Posts filed under ‘Rebecca Wee’

What we are

Rebecca Wee

Listen

detritus, windburn, a lazy eye. filament, flux,
and implication. overabundance

of white, lamentation

duplicity laying claim. delirium
and water. deer soughing past

a woodpile. flicker of tongues, old eyes.
ice. a long moan running down the shore.

the ache and threat of want, the possibility of being ruined
by a breath. a glance.

a quick wind, a slamming door.

the wrong eyes at the window.

white birch, the moon’s stain. what wasn’t said
but took root nonetheless. that look you have when you shake off sleep and come back to me
(your mind working hard to unfold, quickly, quickly).
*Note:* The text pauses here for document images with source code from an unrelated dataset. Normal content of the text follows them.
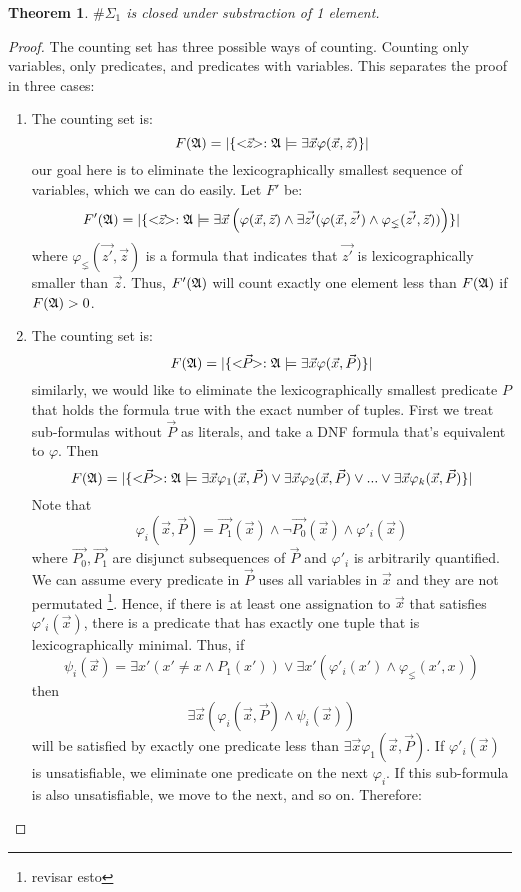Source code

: \documentclass[12pt]{article}
\def\A{{\frak A}}
\newtheorem{theo}{Theorem}
\begin{document}
\begin{theo}
$\#\Sigma_1$ is closed under substraction of 1 element.
\end{theo}
\begin{proof}
The counting set has three possible ways of counting. Counting only variables, only predicates, and predicates with variables. This separates the proof in three cases:
\begin{enumerate}
\item The counting set is:
$$
F(\A) = \vert \{ <\!\!\vec{z}\!\!> :\A \models \exists \vec{x} \varphi(\vec{x},\vec{z}) \} \vert
$$
our goal here is to eliminate the lexicographically smallest sequence of variables, which we can do easily. Let $F'$ be:
$$
F'(\A) = \vert \{ <\!\!\vec{z}\!\!> :\A \models \exists \vec{x}\left( \varphi(\vec{x},\vec{z}) \wedge \exists \vec{z'} (\varphi(\vec{x},\vec{z'}) \wedge \varphi_{\lneq}(\vec{z'},\vec{z} ) ) \right) \} \vert
$$
where $\varphi_{\lneq}(\vec{z'},\vec{z})$ is a formula that indicates that $\vec{z'}$ is lexicographically smaller than $\vec{z}$. Thus, $F'(\A)$ will count exactly one element less than $F(\A)$ if $F(\A)>0$.
\item The counting set is:
$$
F(\A) = \vert \{ <\!\!\vec{P}\!\!> :\A \models \exists \vec{x} \varphi(\vec{x},\vec{P}) \} \vert
$$
similarly, we would like to eliminate the lexicographically smallest predicate $P$ that holds the formula true with the exact number of tuples. First we treat sub-formulas without $\vec{P}$ as literals, and take a DNF formula that's equivalent to $\varphi$. Then
$$
F(\A) = \vert \{ <\!\!\vec{P}\!\!> :\A \models 
\exists \vec{x} \varphi_1(\vec{x},\vec{P}) \vee
\exists \vec{x} \varphi_2(\vec{x},\vec{P}) \vee
... \vee
\exists \vec{x} \varphi_k(\vec{x},\vec{P})
 \} \vert
$$
Note that
$$
\varphi_i(\vec{x},\vec{P}) = \vec{P_1}(\vec{x}) \wedge \neg \vec{P_0}(\vec{x}) \wedge \varphi'_i(\vec{x})
$$
where $\vec{P_0},\vec{P_1}$ are disjunct subsequences of $\vec{P}$ and $\varphi'_i$ is arbitrarily quantified. We can assume every predicate in $\vec{P}$ uses all variables in $\vec{x}$ and they are not permutated \footnote[1]{revisar esto}. Hence, if there is at least one assignation to $\vec{x}$ that satisfies $\varphi'_i(\vec{x})$, there is a predicate that has exactly one tuple that is lexicographically minimal. Thus, if
$$
\psi_i(\vec{x}) = \exists x' (x' \neq x \wedge P_1(x')) \vee \exists x' (\varphi'_i(x') \wedge \varphi_{\lneq}(x',x))
$$
then 
$$
\exists \vec{x} \left( \varphi_i(\vec{x},\vec{P}) \wedge \psi_i(\vec{x}) \right)
$$
will be satisfied by exactly one predicate less than $\exists \vec{x} \varphi_1(\vec{x},\vec{P})$. If $\varphi'_i(\vec{x})$ is unsatisfiable, we eliminate one predicate on the next $\varphi_i$. If this sub-formula is also unsatisfiable, we move to the next, and so on. Therefore:

\end{enumerate}
\end{proof}
\end{document}
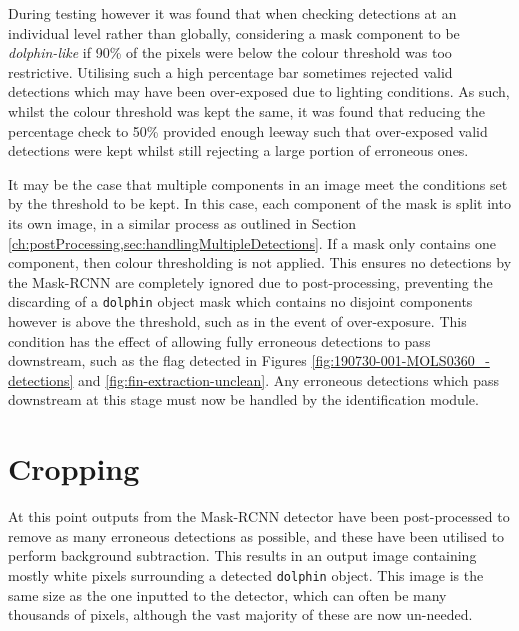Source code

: During testing however it was found that when checking detections at an individual level rather than globally, considering a mask component to be \textit{dolphin-like} if 90\% of the pixels were below the colour threshold was too restrictive. Utilising such a high percentage bar sometimes rejected valid detections which may have been over-exposed due to lighting conditions. As such, whilst the colour threshold was kept the same, it was found that reducing the percentage check to 50\% provided enough leeway such that over-exposed valid detections were kept whilst still rejecting a large portion of erroneous ones. 


It may be the case that multiple components in an image meet the conditions set by the threshold to be kept. In this case, each component of the mask is split into its own image, in a similar process as outlined in Section \ref{ch:postProcessing,sec:handlingMultipleDetections}. If a mask only contains one component, then colour thresholding is not applied. This ensures no detections by the Mask-RCNN are completely ignored due to post-processing, preventing the discarding of a \texttt{dolphin} object mask which contains no disjoint components however is above the threshold, such as in the event of over-exposure. This condition has the effect of allowing fully erroneous detections to pass downstream, such as the flag detected in Figures \ref{fig:190730-001-MOLS0360_-detections} and \ref{fig:fin-extraction-unclean}. Any erroneous detections which pass downstream at this stage must now be handled by the identification module.

\section{Cropping}\label{ch:postProcessing,sec:cropping}

At this point outputs from the Mask-RCNN detector have been post-processed to remove as many erroneous detections as possible, and these have been utilised to perform background subtraction. This results in an output image containing mostly white pixels surrounding a detected \texttt{dolphin} object. This image is the same size as the one inputted to the detector, which can often be many thousands of pixels, although the vast majority of these are now un-needed.


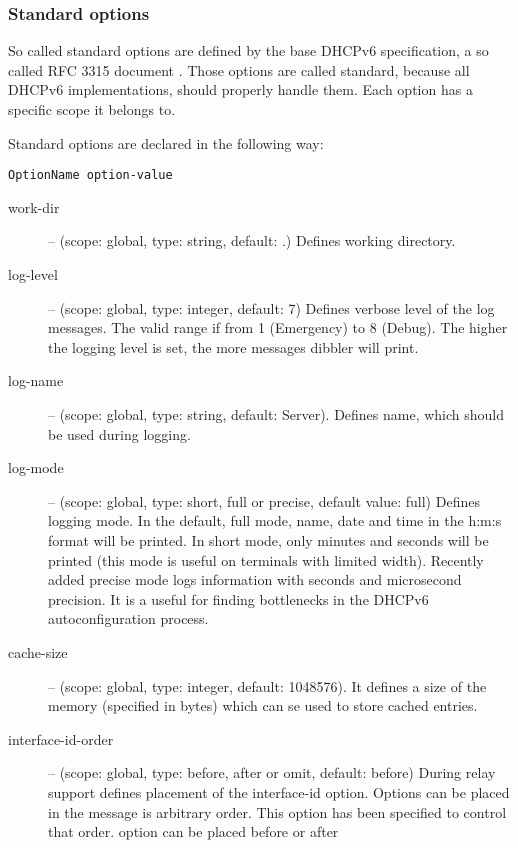 \subsubsection{Standard options}

So called standard options are defined by the base DHCPv6 specification,
a so called RFC 3315 document \cite{rfc3315}. Those options are
called standard, because all DHCPv6 implementations, should properly
handle them. Each option has a specific scope it belongs to. 

Standard options are declared in the following way:

\begin{verbatim}
OptionName option-value
\end{verbatim}

\begin{description}
 \item[work-dir] -- (scope: global, type: string, default: .) Defines working
	    directory.
 \item[log-level] -- (scope: global, type: integer, default: 7) Defines
	    verbose level of the log messages. The valid range if
	    from 1 (Emergency) to 8 (Debug). The higher the logging
	    level is set, the more messages dibbler will print.
 \item[log-name] -- (scope: global, type: string, default: Server). Defines 
	    name, which should be used during logging.
 \item[log-mode] -- (scope: global, type: short, full or precise,
	    default value: full) Defines logging mode. In the
	    default, full mode, name, date and time in the h:m:s format
	    will be printed. In short mode, only minutes and
	    seconds will be printed (this mode is useful on
	    terminals with limited width). Recently added precise
	    mode logs information with seconds and microsecond
	    precision. It is a useful for finding bottlenecks in
	    the DHCPv6 autoconfiguration process.
 \item[cache-size] -- (scope: global, type: integer, default:
	    1048576). It defines a size of the memory (specified in
            bytes) which can se used to store cached entries.
\item[interface-id-order] -- (scope: global, type: before, after or omit, 
        default: before) During relay support defines placement of the
        interface-id option. Options can be placed in the 
        message is arbitrary order. This option has been specified to control
        that order.  option can be placed before or after

\end{description}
desire and stupor. history. this.
tracks through snow, leading out.

A debris poem, a collage of exquisite scraps. The gathered chaff from a the threshing floor of a book. Adrienne Rich writes: “Interior monologue of the poet: / the notes for the poem are the only poem / the mind collecting, devouring / all these destructibles”. This poem has that same collected, impressionist quality – there are some beautiful phrases here (I love “the wrong eyes at the window”) – but more than that there is the sense of images placed together very carefully, very delicately, like a house of beautiful cards.

Rebecca Wee won the Hayden Carruth Award in 2000 for Uncertain Grace (Copper Canyon Press 2001) which is where today’s poem is taken from.